Today's Political Rant

No one will ever give me credit for it but I think, back in the pre-Internet days of electronic bulletin boards, I was the first person to ever make an important point in online discussions. My friends and I used to refer to Mark's Rule, which is that you're not allowed to compare anyone to Hitler or Nazis unless they're actually committing mass murder and genocide. I think this is better that the version now being floated about, which says that you're not allowed to compare anyone to Hitler at all. If someone is going around and killing thousands of people, or even hundreds, I think it's okay to make a Nazi analogy or two.

A lot of people are upset because an Illinois senator suggested that certain actions in U.S prison camps could be mistaken for Nazi S.O.P. This is not exactly saying the perpetrators are equal to Nazis but it's close enough, I guess.

Dick Durbin's detractors are calling his remarks "treason" and demanding that he be kicked out of the senate or at least censured. Personally, I don't think spoken words alone ever constitute treason, and the demands for his ouster are empty political threats. It's like when someone loses a public battle on some issue and says, "You haven't heard the last of this! We're going to pass a Constitutional Amendment to reverse this." That almost always means you have heard the last of it. What's the current batting average for threatened amendments to our Constitution? I think it's like one in five hundred million. The stats for getting senators tossed out of office for what they say are about the same.

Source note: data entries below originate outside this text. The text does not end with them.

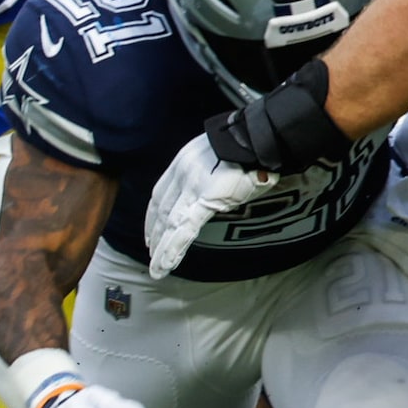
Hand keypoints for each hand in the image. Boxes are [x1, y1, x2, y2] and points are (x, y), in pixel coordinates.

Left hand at [143, 134, 275, 276]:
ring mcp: (191, 187)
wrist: (256, 139)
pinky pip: (185, 229)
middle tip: (152, 252)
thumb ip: (211, 175)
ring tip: (157, 268)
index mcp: (183, 161)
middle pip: (161, 209)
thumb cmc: (246, 148)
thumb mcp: (219, 158)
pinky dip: (174, 248)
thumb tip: (215, 191)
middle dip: (155, 233)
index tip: (151, 228)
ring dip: (162, 248)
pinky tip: (167, 263)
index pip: (160, 193)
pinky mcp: (205, 200)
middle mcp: (182, 174)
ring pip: (170, 224)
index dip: (153, 214)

Might they get him censured? They shouldn't. But never underestimate the power of the right-wing wackos to force Republicans in Congress to occasionally act on their hysterics. (The Terri Schiavo matter will stand for some time as the shining example but it's by no means the only. By the way, right-wing wackos should not be confused with left-wing wackos, who are just as wacko though somewhat less effectual.)

Was Durbin in the wrong? Yeah, if for no other reason than that the public discourse is now over his choice of analogy, rather than the actual issue he was trying to get people to do something about. He was raising a very serious matter and one suspects that at least some of the folks now hammering him for the Nazi reference are doing so because it's easier — and probably more fun — to do that that to address the main charge. Otherwise, I think I agree with Andrew Sullivan, and that must mean something since I so rarely agree with Andrew Sullivan. We need to address the issue instead of shooting messengers. That's probably all Senator Durbin was trying to make happen and it's unfortunate that he used a few words that have gotten things off-topic.